BSZ: Sehen Sie in den politischen Strukturen Hemmnisse für Frauen? Sitzungen zum Beispiel gehen oft bis tief in die Nacht.
Freudenstein: Ich habe oft überlegt, was man besser machen könnte. Aber wann hat eine Mutter, wenn sie kleine Kinder hat, schon problemlos frei? Es wird immer so sein, dass sich Frauen für die Politik Zeit nehmen müssen. Sie müssen das wirklich wollen. Die Strukturen in der Politik sind natürlich schon sehr männlich geprägt. Da wird auch viel gegockelt. Es könnten die Redebeiträge zum Beispiel oft viel prägnanter und kürzer sein, es müsste sich nicht der fünfte Kollege zum selben Thema gleich äußern. Aber gut. Wenn es mehr Frauen in den Gremien werden, verändert sich auch etwas.
(Interview: Angelika Kahl)

Einen Hintergrundbericht über den Frauenmangel in der Kommunalpolitik finden Sie in der Ausgabe der Bayerischen Staatszeitung vom 23. August 2019.

Kommentare (1)

  1. Kommunalpolitiker am 22.08.2019
    Ein in Summe ziemlich undifferenzierter und sexistischer Beitrag. Dass es mit Frauen ausgezeichnet läuft, zumindest aber nicht schlechter lässt sich so nicht sagen. Es liegt an den jeweiligen Individuen. Es gibt in kommunalen Ratsgremien meiner Erfahrung nach sowohl kompetente Männer als auch Frau und höchst inkompetente Mandatsträger beider Geschlechter ebenso. Auch neigen Frauen im gleichen Maße dazu, das bereits Gesagte nochmals zu sagen, wie Männer.

    Die Strukturen sind auch nicht männlich geprägt. Vielmehr muss man in ehrenamtlich besetzten Gremien auf die Abende ausweichen, um nicht zu viel Konflikte mit den Arbeitgebern zu produzieren. Wer sich kommunalpolitisch engagiert, wird ohnehin in Vorstellungsgesprächen mal mehr mal weniger offen abgelehnt. Das muss man nicht noch verstärken. Aber selbst wenn. Mir ist kein Antrag einer weiblichen Mandatsträgerin bekannt, der die "männlich geprägten Strukturen" verbessern würde.

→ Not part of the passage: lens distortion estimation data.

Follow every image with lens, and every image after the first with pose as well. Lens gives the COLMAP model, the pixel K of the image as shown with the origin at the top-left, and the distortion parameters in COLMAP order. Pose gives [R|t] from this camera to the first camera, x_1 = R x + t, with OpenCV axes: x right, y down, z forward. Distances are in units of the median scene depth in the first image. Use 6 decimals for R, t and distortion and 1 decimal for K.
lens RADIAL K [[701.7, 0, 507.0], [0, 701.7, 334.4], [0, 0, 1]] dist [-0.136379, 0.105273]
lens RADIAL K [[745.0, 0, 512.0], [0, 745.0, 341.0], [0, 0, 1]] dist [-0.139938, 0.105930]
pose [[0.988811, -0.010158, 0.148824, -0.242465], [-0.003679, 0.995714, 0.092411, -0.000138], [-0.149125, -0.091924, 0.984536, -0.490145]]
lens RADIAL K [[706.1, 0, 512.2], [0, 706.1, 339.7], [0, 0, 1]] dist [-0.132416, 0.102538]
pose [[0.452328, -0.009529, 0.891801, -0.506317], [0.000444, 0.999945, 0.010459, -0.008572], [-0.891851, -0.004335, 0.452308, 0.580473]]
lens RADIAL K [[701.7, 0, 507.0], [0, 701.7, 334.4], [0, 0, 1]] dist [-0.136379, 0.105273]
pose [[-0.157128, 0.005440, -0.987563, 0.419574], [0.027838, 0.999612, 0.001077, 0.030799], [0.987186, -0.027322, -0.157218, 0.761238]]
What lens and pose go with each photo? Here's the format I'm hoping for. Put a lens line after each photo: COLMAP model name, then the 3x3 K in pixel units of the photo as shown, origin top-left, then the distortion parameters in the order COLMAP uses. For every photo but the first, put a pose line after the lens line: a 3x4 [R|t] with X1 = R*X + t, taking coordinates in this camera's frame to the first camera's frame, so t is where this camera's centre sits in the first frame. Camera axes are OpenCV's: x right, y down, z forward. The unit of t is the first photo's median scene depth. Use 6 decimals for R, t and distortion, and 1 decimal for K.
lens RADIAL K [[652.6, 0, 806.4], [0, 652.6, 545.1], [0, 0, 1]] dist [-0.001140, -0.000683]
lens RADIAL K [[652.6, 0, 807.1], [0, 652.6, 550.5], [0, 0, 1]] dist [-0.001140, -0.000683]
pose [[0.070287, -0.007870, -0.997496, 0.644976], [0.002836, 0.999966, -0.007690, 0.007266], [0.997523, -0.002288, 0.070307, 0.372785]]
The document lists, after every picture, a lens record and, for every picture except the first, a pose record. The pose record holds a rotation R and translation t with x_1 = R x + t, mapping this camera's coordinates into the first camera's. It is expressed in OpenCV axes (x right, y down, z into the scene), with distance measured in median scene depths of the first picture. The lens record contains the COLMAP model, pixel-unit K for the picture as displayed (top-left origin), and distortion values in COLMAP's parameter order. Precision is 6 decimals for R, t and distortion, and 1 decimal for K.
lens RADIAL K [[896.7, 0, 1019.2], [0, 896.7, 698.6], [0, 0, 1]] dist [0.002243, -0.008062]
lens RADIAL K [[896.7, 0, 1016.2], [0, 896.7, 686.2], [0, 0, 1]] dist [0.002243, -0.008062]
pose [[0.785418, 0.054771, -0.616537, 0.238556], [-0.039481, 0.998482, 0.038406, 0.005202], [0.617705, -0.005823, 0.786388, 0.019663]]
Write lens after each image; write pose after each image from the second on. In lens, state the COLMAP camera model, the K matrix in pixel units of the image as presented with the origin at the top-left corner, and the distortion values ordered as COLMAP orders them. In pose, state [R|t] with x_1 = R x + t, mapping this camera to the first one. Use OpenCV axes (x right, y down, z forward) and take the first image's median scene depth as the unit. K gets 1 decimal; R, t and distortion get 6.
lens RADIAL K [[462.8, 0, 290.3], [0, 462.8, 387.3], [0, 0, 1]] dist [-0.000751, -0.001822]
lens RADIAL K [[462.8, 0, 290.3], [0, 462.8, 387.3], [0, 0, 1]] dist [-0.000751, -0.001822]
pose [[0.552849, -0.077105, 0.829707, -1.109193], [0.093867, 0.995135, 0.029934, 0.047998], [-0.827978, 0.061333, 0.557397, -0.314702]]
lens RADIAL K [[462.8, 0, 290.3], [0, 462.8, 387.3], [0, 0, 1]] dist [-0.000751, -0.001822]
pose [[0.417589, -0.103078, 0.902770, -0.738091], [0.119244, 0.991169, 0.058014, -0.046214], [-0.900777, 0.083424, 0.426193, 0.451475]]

Ich erlebe eher große Offenheit. Der Bezirkstag Mittelfranken hat seine Sitzungen einstimmig aufgrund eines Antrags eines männlichen Bezirksrates zeitlich nach hinten verschoben, damit er sein Kind stressfreier in die KiTa bringen kann.

    Was Frau Freudenstein unter "Gegockelt" verstehe, weiß ich nicht. Aber das "Gehenne", um beim Jargon zu bleiben, ist kein Stück besser. Ich wünsche mir mehr Bürgeraufmerksamkeit. In 99% der Sitzungen sind die Besucherränge leer. Dann könnten sich die Bürger vielleicht selbst ein Bild davon machen, wer im Gremium gehaltvoll mitarbeitet und wer nicht und diese Mär von den schrecklich benachteiligten Frauen und den bösen Männern endgültig ad acta legen.